Two Years After the Lebanese Revolution: A Potential Civil War and a Historic Economic Collapse

Published October 17th, 2021 - 06:32 GMT
Lebanese protesters October 2019
Thousands of Lebanese people took to streets in October 2019 demanding reforms. (Shutterstock: Hiba Al Kallas)

Two years ago today, thousands of Lebanese people took to the streets demanding major reforms and attacking the political elite they say have taken advantage of their country since the end of the civil war in 1990 to gain more power and wealth at the people's expense.

While the 17 October revolution as it was termed back then slowly came to an end several months later, in the wake of the COVID-19 pandemic outbreak that forced people to leave the streets for good, Lebanon has since been struggling with the most severe economic crisis.

Translation: "Every year, we have to remember the Oct 17 uprising which gave birth to Lebanon's longest revolution, when we were united for one goal. What happened, though? We have to remember it because we were able to achieve very few accomplishments that made a difference. Now, after going through the hardest of days, we've lost the power and became numb."

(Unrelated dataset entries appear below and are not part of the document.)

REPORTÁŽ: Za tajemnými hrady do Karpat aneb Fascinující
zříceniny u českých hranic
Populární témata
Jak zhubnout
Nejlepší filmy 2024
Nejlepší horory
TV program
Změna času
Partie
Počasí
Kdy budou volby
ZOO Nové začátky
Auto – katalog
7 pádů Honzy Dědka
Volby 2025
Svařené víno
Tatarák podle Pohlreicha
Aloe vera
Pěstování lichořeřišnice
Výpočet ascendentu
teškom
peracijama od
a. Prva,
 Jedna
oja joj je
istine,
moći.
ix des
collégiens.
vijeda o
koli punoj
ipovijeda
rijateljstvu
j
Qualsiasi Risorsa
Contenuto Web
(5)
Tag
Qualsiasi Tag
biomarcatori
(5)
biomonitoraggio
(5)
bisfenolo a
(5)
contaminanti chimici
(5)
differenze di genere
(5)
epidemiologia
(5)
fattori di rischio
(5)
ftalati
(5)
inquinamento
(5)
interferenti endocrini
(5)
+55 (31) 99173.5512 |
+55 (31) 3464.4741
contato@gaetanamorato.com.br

According to the World Bank, the Lebanese financial crisis is the worst in the world in 150 years, especially that it was aggravated by the massive blast that destroyed huge parts of the capital city on the 4th of August 2020, ending every hope of an end to the national calamity.

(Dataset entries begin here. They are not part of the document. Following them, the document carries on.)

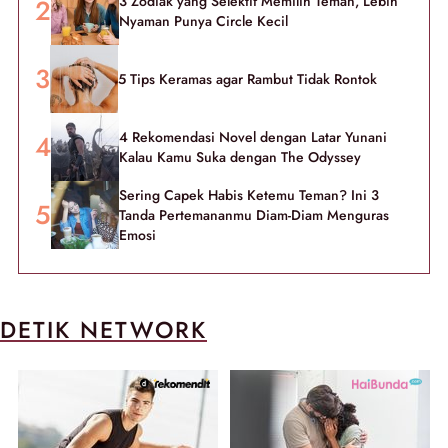
3 Zodiak yang Selektif Memilih Teman, Lebih
Nyaman Punya Circle Kecil
5 Tips Keramas agar Rambut Tidak Rontok
4 Rekomendasi Novel dengan Latar Yunani
Kalau Kamu Suka dengan The Odyssey
Sering Capek Habis Ketemu Teman? Ini 3
Tanda Pertemananmu Diam-Diam Menguras
Emosi
DETIK NETWORK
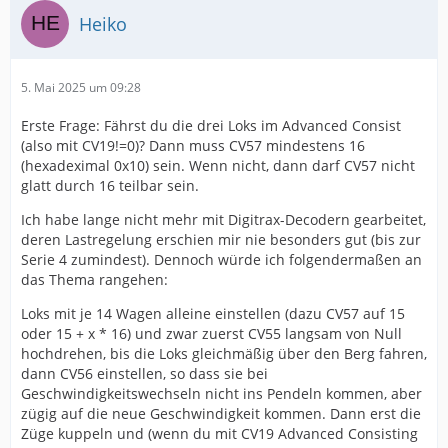
Heiko
5. Mai 2025 um 09:28
Erste Frage: Fährst du die drei Loks im Advanced Consist
(also mit CV19!=0)? Dann muss CV57 mindestens 16
(hexadeximal 0x10) sein. Wenn nicht, dann darf CV57 nicht
glatt durch 16 teilbar sein.
Ich habe lange nicht mehr mit Digitrax-Decodern gearbeitet,
deren Lastregelung erschien mir nie besonders gut (bis zur
Serie 4 zumindest). Dennoch würde ich folgendermaßen an
das Thema rangehen:
Loks mit je 14 Wagen alleine einstellen (dazu CV57 auf 15
oder 15 + x * 16) und zwar zuerst CV55 langsam von Null
hochdrehen, bis die Loks gleichmäßig über den Berg fahren,
dann CV56 einstellen, so dass sie bei
Geschwindigkeitswechseln nicht ins Pendeln kommen, aber
zügig auf die neue Geschwindigkeit kommen. Dann erst die
Züge kuppeln und (wenn du mit CV19 Advanced Consisting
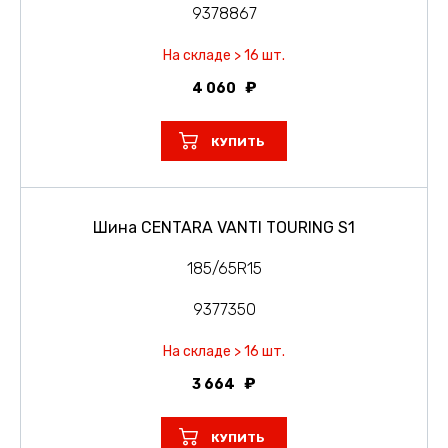
9378867
На складе > 16 шт.
4 060
КУПИТЬ
Шина CENTARA VANTI TOURING S1
185/65R15
9377350
На складе > 16 шт.
3 664
КУПИТЬ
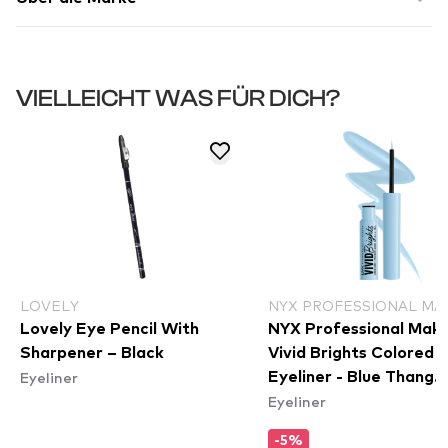
VIELLEICHT WAS FÜR DICH?
LOVELY
NYX PROFESSIONAL MA
Lovely Eye Pencil With
NYX Professional Mak
Sharpener – Black
Vivid Brights Colored L
Eyeliner
Eyeliner - Blue Thang
Eyeliner
(VBLL06)
-5%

The financial crisis that has driven the local currency to historic lows has pushed out thousands of Lebanese people out of the country, seeking immigration to western countries in the hope of a better future. Yet, the growing political polarization has been described as "the most intense since the 15 year-long civil war," leading to violent clashes in Beirut last Thursday, ones that lasted for several hours and resulted in at least 7 deaths.

Translation: "Until the season of toxic sectarian divisions is over, until the Lebanese people wake up again, and until hope is restored in my country, I'll keep repeating that I'm proud of being among the generation of Oct 17."

As Lebanese people watched Thursday's bloody events in horror, social media users remembered scenes from the civil war and expressed their fear that the collapsing country might experience a new one soon.

Moreover, social media users are now tweeting using the hashtag #ثورة_١٧_تشرين (Arabic for Oct 17 revolution) in memory of the protests, saying they wish they can continue the call for an end to political corruption so Lebanon can survive the current tensions and start building a better future.